[SUPPLIED DATA]
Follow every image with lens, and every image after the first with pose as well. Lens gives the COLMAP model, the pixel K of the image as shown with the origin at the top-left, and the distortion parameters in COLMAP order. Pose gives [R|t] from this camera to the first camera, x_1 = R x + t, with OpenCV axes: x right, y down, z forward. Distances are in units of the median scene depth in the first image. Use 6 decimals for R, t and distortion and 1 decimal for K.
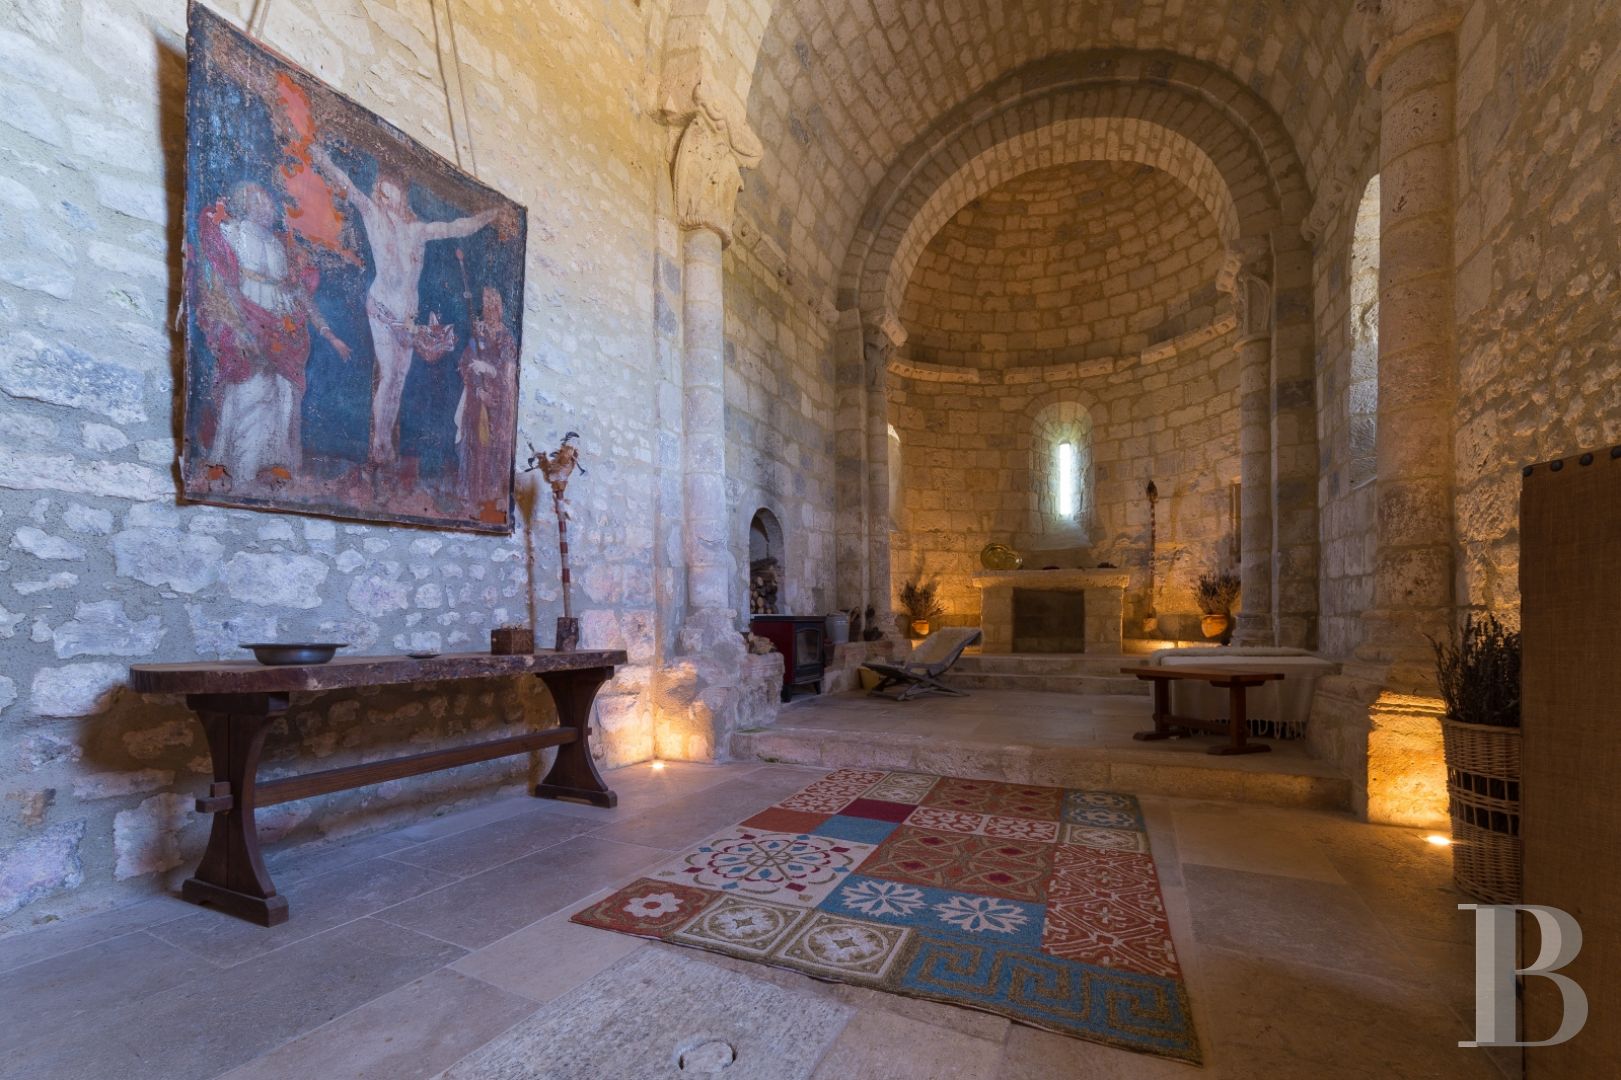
lens RADIAL K [[624.0, 0, 847.1], [0, 624.0, 608.8], [0, 0, 1]] dist [0.004908, 0.000605]
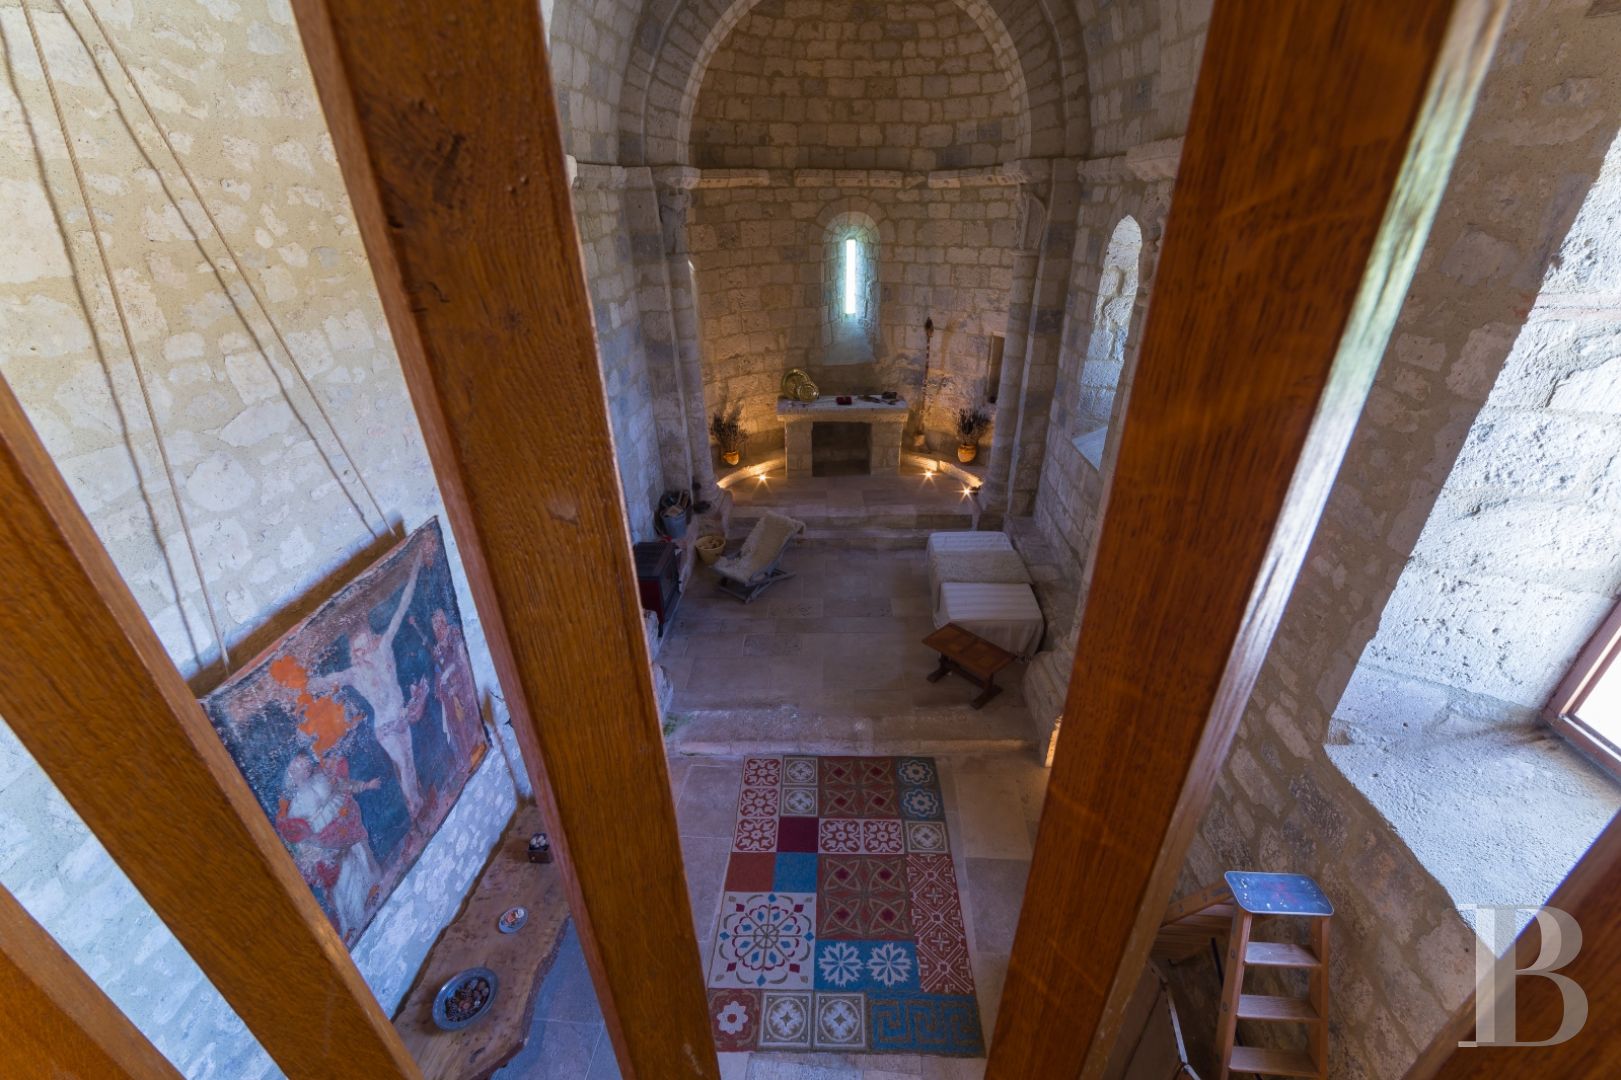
lens RADIAL K [[624.0, 0, 821.2], [0, 624.0, 511.7], [0, 0, 1]] dist [0.004908, 0.000605]
pose [[0.938703, -0.157014, 0.306893, -0.099077], [0.001997, 0.892712, 0.450623, -0.440891], [-0.344721, -0.422389, 0.838305, -0.012465]]
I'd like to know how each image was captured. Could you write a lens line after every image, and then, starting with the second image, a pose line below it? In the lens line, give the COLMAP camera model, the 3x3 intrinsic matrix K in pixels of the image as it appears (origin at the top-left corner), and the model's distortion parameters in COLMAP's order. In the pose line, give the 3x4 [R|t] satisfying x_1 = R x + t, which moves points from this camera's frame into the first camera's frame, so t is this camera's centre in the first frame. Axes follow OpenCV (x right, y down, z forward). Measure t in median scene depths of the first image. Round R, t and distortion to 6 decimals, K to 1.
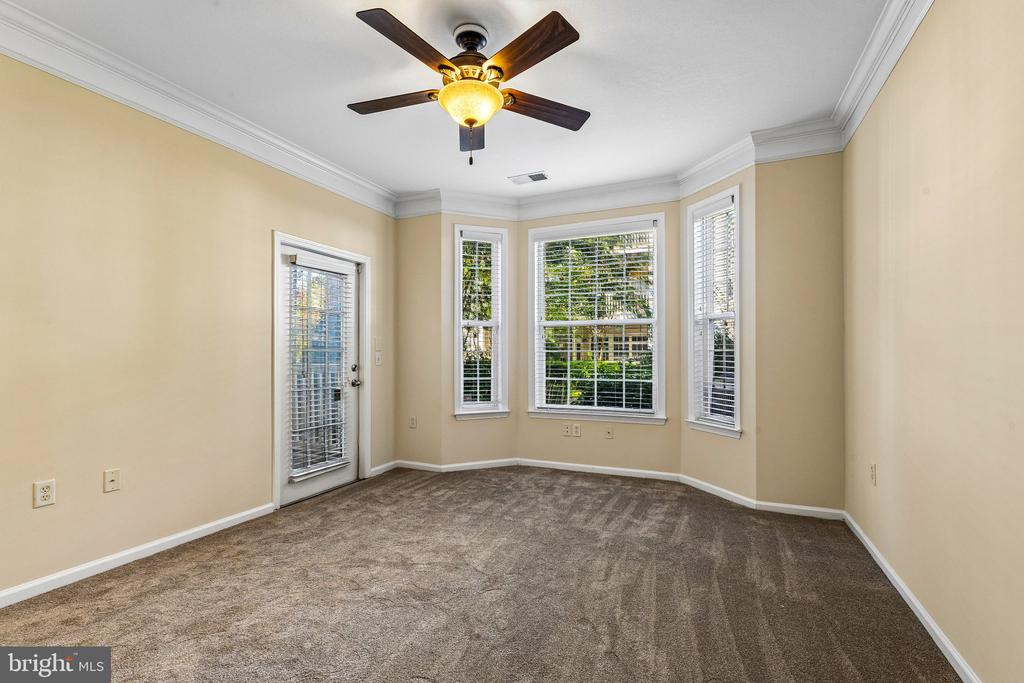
lens RADIAL K [[446.4, 0, 508.0], [0, 446.4, 346.2], [0, 0, 1]] dist [0.015841, -0.005714]
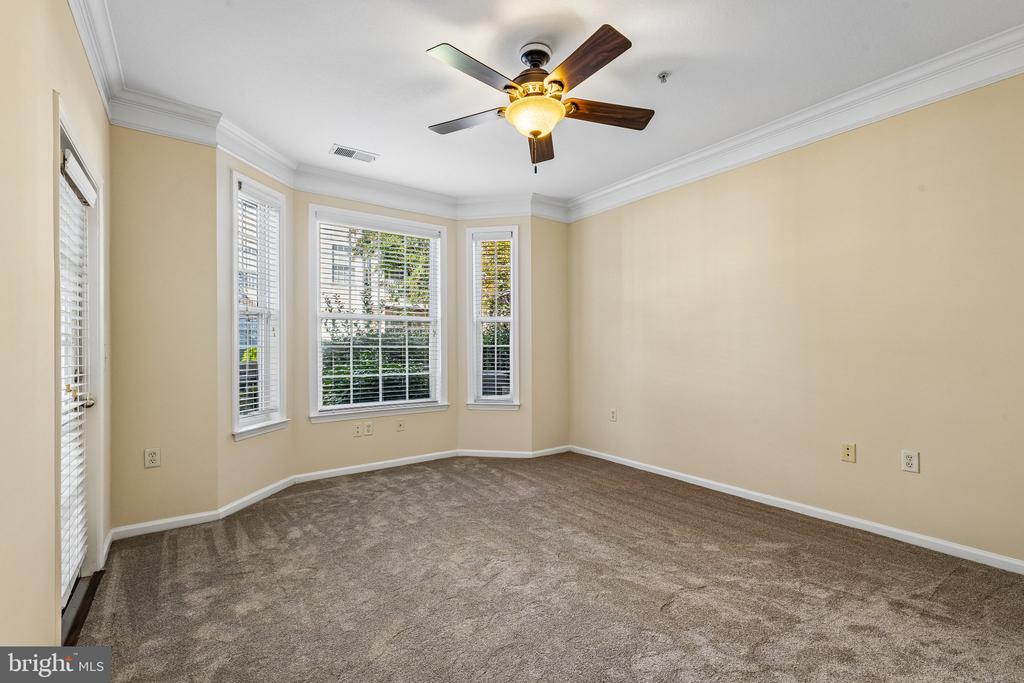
lens RADIAL K [[446.1, 0, 503.6], [0, 446.1, 341.0], [0, 0, 1]] dist [0.015660, -0.000620]
pose [[0.515871, 0.012617, 0.856573, -0.593531], [-0.011450, 0.999904, -0.007833, 0.004290], [-0.856590, -0.005767, 0.515966, 0.289981]]
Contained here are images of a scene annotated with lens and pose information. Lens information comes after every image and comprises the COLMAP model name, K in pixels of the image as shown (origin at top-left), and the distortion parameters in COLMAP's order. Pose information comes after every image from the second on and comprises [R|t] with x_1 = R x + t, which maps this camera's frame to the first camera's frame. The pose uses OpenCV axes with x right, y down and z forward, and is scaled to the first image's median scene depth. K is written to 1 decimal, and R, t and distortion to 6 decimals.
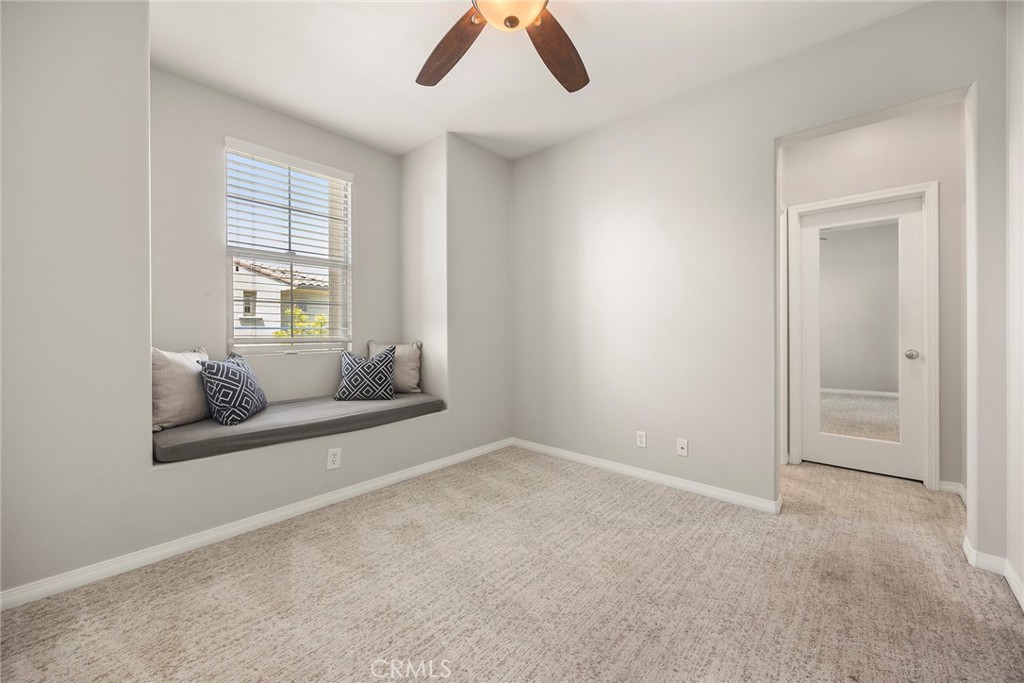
lens RADIAL K [[409.5, 0, 507.2], [0, 409.5, 333.7], [0, 0, 1]] dist [0.000008, 0.000033]
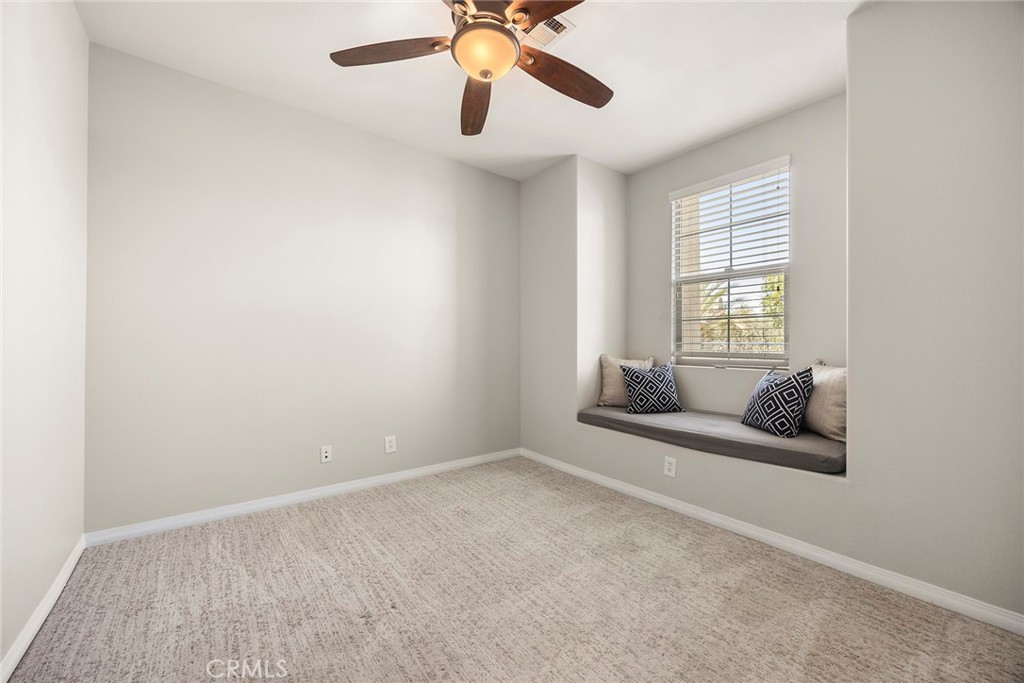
lens RADIAL K [[409.5, 0, 510.2], [0, 409.5, 343.7], [0, 0, 1]] dist [0.000008, 0.000033]
pose [[-0.207915, -0.003475, -0.978141, 0.687230], [-0.016287, 0.999867, -0.000090, -0.004096], [0.978011, 0.015912, -0.207944, 0.807601]]
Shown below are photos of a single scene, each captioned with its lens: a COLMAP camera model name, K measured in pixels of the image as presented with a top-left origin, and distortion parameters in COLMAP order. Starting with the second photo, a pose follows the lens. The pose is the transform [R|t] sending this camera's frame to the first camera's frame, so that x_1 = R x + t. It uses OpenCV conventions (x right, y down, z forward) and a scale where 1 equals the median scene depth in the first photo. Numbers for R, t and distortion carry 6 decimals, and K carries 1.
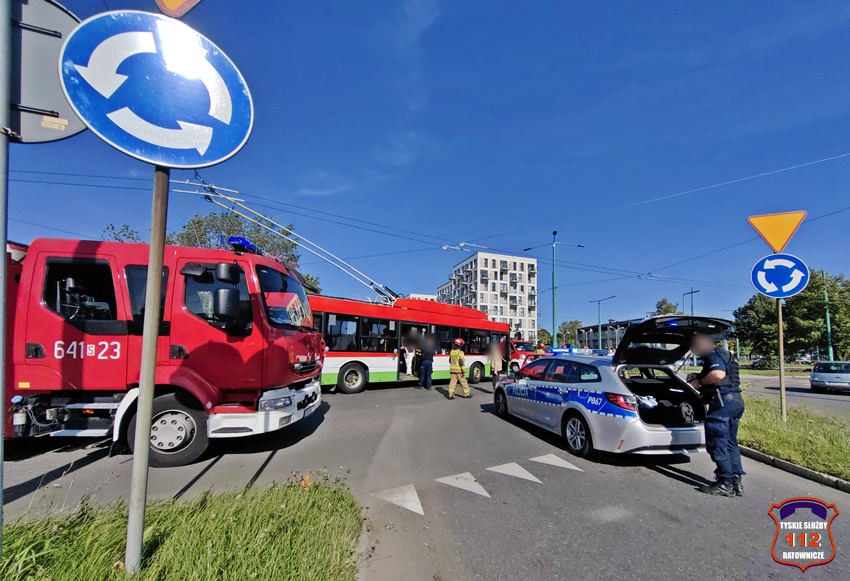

[ACTIVITY] Please copy all of the records above line for line without changing anything, and leave the pictures out of your copy.

[RESPONSE TO THE EXERCISE]
Follow every image with lens, and every image after the first with pose as well. Lens gives the COLMAP model, the pixel K of the image as shown with the origin at the top-left, and the distortion parameters in COLMAP order. Pose gives [R|t] from this camera to the first camera, x_1 = R x + t, with OpenCV axes: x right, y down, z forward. Distances are in units of the median scene depth in the first image. Use 6 decimals for R, t and distortion and 1 decimal for K.
lens RADIAL K [[624.0, 0, 847.1], [0, 624.0, 608.8], [0, 0, 1]] dist [0.004908, 0.000605]
lens RADIAL K [[624.0, 0, 821.2], [0, 624.0, 511.7], [0, 0, 1]] dist [0.004908, 0.000605]
pose [[0.938703, -0.157014, 0.306893, -0.099077], [0.001997, 0.892712, 0.450623, -0.440891], [-0.344721, -0.422389, 0.838305, -0.012465]]
I'd like to know how each image was captured. Could you write a lens line after every image, and then, starting with the second image, a pose line below it? In the lens line, give the COLMAP camera model, the 3x3 intrinsic matrix K in pixels of the image as it appears (origin at the top-left corner), and the model's distortion parameters in COLMAP's order. In the pose line, give the 3x4 [R|t] satisfying x_1 = R x + t, which moves points from this camera's frame into the first camera's frame, so t is this camera's centre in the first frame. Axes follow OpenCV (x right, y down, z forward). Measure t in median scene depths of the first image. Round R, t and distortion to 6 decimals, K to 1.
lens RADIAL K [[446.4, 0, 508.0], [0, 446.4, 346.2], [0, 0, 1]] dist [0.015841, -0.005714]
lens RADIAL K [[446.1, 0, 503.6], [0, 446.1, 341.0], [0, 0, 1]] dist [0.015660, -0.000620]
pose [[0.515871, 0.012617, 0.856573, -0.593531], [-0.011450, 0.999904, -0.007833, 0.004290], [-0.856590, -0.005767, 0.515966, 0.289981]]
Contained here are images of a scene annotated with lens and pose information. Lens information comes after every image and comprises the COLMAP model name, K in pixels of the image as shown (origin at top-left), and the distortion parameters in COLMAP's order. Pose information comes after every image from the second on and comprises [R|t] with x_1 = R x + t, which maps this camera's frame to the first camera's frame. The pose uses OpenCV axes with x right, y down and z forward, and is scaled to the first image's median scene depth. K is written to 1 decimal, and R, t and distortion to 6 decimals.
lens RADIAL K [[409.5, 0, 507.2], [0, 409.5, 333.7], [0, 0, 1]] dist [0.000008, 0.000033]
lens RADIAL K [[409.5, 0, 510.2], [0, 409.5, 343.7], [0, 0, 1]] dist [0.000008, 0.000033]
pose [[-0.207915, -0.003475, -0.978141, 0.687230], [-0.016287, 0.999867, -0.000090, -0.004096], [0.978011, 0.015912, -0.207944, 0.807601]]
Shown below are photos of a single scene, each captioned with its lens: a COLMAP camera model name, K measured in pixels of the image as presented with a top-left origin, and distortion parameters in COLMAP order. Starting with the second photo, a pose follows the lens. The pose is the transform [R|t] sending this camera's frame to the first camera's frame, so that x_1 = R x + t. It uses OpenCV conventions (x right, y down, z forward) and a scale where 1 equals the median scene depth in the first photo. Numbers for R, t and distortion carry 6 decimals, and K carries 1.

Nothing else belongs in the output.